We should have known better.
Ciena said in a Securities and Exchange Commission (SEC) filing on Wednesday that it will in fact get rid of some workers. Even though the Maryland-based telecom equipment maker earlier this year said it’ll spend $180 million on integrating Nortel, perhaps executives grew overly optimistic?

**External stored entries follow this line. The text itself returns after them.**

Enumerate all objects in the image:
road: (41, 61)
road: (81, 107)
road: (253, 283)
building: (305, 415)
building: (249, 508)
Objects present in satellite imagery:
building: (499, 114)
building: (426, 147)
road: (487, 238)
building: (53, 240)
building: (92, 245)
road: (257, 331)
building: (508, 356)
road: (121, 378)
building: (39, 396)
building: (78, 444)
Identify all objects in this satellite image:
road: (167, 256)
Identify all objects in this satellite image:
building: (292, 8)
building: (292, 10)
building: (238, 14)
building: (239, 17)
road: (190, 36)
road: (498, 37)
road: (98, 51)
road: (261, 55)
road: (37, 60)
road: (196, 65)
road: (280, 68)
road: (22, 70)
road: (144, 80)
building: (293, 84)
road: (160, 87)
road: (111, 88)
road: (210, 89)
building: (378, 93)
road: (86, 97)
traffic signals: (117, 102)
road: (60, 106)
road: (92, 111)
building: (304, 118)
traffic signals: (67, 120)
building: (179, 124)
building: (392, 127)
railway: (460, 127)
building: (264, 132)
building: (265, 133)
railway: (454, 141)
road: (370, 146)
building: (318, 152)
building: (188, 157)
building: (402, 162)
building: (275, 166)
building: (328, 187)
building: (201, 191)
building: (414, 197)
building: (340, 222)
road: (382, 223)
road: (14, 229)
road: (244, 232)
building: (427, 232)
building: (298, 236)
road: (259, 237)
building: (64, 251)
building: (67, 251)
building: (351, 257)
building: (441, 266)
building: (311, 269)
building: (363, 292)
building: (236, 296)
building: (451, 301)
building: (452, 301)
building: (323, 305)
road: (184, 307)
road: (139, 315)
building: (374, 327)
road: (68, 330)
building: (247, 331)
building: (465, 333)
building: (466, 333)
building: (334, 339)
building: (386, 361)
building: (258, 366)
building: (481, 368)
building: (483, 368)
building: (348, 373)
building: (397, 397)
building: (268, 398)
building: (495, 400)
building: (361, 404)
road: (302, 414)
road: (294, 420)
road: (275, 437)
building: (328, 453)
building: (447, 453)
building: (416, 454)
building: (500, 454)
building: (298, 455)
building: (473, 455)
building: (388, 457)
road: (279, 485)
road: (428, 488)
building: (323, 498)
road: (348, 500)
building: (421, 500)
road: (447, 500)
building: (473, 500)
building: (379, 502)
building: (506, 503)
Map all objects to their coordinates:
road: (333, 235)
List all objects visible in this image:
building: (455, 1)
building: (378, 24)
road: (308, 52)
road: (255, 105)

Or, if the Wall Street Journal is on-target, the change may have been implemented because Ciena is having trouble getting its products fully certified by customers, creating sales-completion delays.
Whatever the reason, Ciena plans to cut between 120 and 140 jobs in the Europe, Middle East and Africa (EMEA) regions’ global field and global supply chain units.
“These actions are part of a restructuring plan to reduce operating expense, and better align Ciena’s workforce and operating costs with market and business opportunities in EMEA following the completion of Ciena’s acquisition of … Nortel’s Metro Ethernet Networks business,” Ciena told the SEC.
Ciena said the layoffs should be done by Aug. 31. And because of all the legal wrangling involved, the company can’t yet estimate how much the severance and restructuring all will cost.
Ciena won Nortel’s Ethernet unit last year in a fierce auction against Nokia Siemens Networks. Ciena paid a total of $773.8 million for the properties, which ranked among Nortel’s most valuable and profitable.
Shares of Ciena closed down 1.68 percent at $17.01 on Thursday.